Opened 6 months ago

Last modified 11 days ago

#30344 merge_ready defect

conn_read_callback is called on connections that are marked for closed

Reported by: robgjansen Owned by: asn
Priority: Medium Milestone: Tor: 0.4.1.x-final
Component: Core Tor/Tor Version: Tor: 0.3.5.8
Severity: Normal Keywords: tor-conn, 035-backport, 041-deferred-20190530, 042-should, nickm-merge, BugSmashFund
Cc: iang, pastly Actual Points:
Parent ID: Points:
Reviewer: dgoulet Sponsor:

Description

There is a bug causing busy loops in Libevent and infinite loops in the Shadow simulator. In my Shadow simulations, I have observed that conn_read_callback is getting called on a connection that is marked for close.

This is similar to #5263, and as described there, I believe it is a bug for conn_read_callback to be called on sockets that are marked for close.

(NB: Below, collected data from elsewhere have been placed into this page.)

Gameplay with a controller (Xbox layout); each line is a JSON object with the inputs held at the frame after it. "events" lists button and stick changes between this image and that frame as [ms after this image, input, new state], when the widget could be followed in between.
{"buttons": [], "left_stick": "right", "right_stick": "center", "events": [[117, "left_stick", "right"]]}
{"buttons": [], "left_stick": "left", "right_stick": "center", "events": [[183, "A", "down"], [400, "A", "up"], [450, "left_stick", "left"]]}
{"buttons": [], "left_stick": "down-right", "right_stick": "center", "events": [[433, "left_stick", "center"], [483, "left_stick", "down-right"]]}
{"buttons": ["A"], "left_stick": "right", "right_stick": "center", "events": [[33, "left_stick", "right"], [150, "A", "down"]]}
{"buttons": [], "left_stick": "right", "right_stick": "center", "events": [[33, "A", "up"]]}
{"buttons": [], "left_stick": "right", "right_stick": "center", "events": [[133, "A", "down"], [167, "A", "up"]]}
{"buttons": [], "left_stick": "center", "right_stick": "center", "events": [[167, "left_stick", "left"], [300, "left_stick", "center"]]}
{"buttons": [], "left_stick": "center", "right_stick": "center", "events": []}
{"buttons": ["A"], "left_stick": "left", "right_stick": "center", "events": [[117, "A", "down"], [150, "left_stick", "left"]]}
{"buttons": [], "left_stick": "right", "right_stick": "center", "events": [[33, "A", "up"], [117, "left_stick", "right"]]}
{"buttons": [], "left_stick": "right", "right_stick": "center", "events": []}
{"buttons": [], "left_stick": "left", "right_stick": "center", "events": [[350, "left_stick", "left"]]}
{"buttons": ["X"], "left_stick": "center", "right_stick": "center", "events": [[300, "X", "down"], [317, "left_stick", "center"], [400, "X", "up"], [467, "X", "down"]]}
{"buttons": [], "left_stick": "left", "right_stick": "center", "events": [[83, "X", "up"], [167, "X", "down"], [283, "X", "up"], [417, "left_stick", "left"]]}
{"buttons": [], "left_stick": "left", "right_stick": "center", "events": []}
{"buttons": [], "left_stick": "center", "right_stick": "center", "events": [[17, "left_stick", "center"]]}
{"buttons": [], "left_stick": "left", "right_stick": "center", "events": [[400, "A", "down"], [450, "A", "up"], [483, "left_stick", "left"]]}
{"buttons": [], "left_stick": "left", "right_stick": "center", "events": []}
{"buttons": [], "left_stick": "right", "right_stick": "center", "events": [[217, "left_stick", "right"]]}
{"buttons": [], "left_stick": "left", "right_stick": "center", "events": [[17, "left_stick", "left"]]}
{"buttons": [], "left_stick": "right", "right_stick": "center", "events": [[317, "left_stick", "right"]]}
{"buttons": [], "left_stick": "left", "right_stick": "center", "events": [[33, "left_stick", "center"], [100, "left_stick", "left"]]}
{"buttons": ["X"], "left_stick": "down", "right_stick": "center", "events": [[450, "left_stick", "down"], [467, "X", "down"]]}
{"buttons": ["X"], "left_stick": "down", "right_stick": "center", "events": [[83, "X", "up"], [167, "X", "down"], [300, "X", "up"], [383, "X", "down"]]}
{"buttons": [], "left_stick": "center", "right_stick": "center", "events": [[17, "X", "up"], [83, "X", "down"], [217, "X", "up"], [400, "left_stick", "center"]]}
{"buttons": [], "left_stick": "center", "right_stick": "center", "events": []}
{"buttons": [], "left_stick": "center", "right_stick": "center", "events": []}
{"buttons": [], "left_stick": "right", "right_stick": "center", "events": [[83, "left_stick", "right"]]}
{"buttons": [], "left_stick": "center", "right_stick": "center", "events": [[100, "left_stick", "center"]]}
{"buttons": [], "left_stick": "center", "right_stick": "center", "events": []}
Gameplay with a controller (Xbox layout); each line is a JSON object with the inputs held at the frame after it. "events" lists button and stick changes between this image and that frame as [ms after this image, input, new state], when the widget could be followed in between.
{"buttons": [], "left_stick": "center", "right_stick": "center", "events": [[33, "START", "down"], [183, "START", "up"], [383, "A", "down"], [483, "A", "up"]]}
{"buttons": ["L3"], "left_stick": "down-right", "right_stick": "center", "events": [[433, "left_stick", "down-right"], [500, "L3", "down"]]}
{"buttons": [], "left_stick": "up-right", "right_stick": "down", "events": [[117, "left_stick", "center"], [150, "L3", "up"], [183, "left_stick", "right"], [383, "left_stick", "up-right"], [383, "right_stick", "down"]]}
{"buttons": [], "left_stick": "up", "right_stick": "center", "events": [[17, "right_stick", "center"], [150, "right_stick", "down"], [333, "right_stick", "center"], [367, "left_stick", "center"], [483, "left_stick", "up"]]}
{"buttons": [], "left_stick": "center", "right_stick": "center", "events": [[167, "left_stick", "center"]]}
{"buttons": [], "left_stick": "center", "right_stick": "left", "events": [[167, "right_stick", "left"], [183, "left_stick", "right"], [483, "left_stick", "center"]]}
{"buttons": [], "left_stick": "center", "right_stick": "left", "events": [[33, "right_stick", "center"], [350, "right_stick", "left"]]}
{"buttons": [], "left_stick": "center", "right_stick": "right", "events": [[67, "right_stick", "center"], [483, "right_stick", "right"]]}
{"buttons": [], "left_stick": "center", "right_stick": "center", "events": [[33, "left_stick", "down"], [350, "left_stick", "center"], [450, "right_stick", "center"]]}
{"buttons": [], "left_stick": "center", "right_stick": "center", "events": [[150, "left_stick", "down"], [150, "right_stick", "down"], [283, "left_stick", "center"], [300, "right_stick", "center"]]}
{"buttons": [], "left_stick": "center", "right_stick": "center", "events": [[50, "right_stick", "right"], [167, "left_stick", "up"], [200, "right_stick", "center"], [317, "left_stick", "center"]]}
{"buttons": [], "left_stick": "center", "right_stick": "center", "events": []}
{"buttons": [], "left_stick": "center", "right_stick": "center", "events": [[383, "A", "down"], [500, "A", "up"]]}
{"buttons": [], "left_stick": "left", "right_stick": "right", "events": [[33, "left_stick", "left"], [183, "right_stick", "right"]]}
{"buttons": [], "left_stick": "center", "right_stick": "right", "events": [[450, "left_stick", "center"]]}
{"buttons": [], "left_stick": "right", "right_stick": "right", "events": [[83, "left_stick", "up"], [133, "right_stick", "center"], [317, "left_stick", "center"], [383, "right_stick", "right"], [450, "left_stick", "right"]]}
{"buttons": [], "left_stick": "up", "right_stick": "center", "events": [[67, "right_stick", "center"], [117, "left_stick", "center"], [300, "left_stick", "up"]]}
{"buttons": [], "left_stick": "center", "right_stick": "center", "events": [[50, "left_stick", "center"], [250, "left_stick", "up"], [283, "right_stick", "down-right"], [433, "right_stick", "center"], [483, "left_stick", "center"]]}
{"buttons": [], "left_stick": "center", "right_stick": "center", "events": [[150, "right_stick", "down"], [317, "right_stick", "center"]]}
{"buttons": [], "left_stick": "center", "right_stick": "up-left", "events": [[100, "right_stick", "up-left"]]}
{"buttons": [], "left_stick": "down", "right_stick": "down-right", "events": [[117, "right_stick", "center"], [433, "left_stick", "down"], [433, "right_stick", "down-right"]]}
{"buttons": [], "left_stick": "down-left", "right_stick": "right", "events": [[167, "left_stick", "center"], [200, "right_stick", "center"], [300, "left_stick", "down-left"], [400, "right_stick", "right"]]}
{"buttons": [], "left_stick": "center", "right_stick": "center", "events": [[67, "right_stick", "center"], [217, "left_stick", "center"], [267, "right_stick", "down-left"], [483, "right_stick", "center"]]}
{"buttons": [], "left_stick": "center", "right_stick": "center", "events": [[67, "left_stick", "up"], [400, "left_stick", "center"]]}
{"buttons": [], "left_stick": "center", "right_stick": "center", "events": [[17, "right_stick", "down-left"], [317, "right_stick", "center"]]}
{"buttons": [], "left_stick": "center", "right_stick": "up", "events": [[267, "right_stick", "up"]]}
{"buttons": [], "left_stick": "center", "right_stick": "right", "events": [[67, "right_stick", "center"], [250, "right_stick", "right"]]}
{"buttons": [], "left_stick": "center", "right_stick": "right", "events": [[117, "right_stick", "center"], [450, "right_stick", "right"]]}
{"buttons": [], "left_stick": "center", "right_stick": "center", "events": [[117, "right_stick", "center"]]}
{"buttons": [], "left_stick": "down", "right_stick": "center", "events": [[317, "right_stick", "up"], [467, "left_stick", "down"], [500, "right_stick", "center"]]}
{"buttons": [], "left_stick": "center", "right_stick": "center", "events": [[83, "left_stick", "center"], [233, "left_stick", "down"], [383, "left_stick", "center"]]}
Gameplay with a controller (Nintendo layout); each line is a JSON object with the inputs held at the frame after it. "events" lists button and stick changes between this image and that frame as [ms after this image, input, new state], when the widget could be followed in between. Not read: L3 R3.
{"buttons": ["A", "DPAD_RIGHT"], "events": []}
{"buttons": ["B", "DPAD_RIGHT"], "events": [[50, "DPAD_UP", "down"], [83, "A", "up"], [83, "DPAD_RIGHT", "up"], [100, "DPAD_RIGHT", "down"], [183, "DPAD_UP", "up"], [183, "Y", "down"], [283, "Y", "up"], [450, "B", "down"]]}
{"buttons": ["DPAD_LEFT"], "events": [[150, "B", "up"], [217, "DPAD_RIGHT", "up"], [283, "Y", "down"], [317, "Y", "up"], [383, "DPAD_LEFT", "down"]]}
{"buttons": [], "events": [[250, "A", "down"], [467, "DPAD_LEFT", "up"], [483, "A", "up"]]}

The bug is problematic in Shadow when the marked connection also wants to flush, but attempting to write the outbuf inside conn_close_if_marked fails because the write would block (because the kernel write buffer is already full). Because it still wants to flush, the connection does not get closed, but the connection remains readable causing Libevent to continue looping on conn_read_callback until the socket buffer can actually write. This wastes CPU resources in Tor, and causes an infinite loop in Shadow because Shadow's discrete-event time does not advance during this loop.

I found the bug on 0.3.5.8, and it is probably present at least since then.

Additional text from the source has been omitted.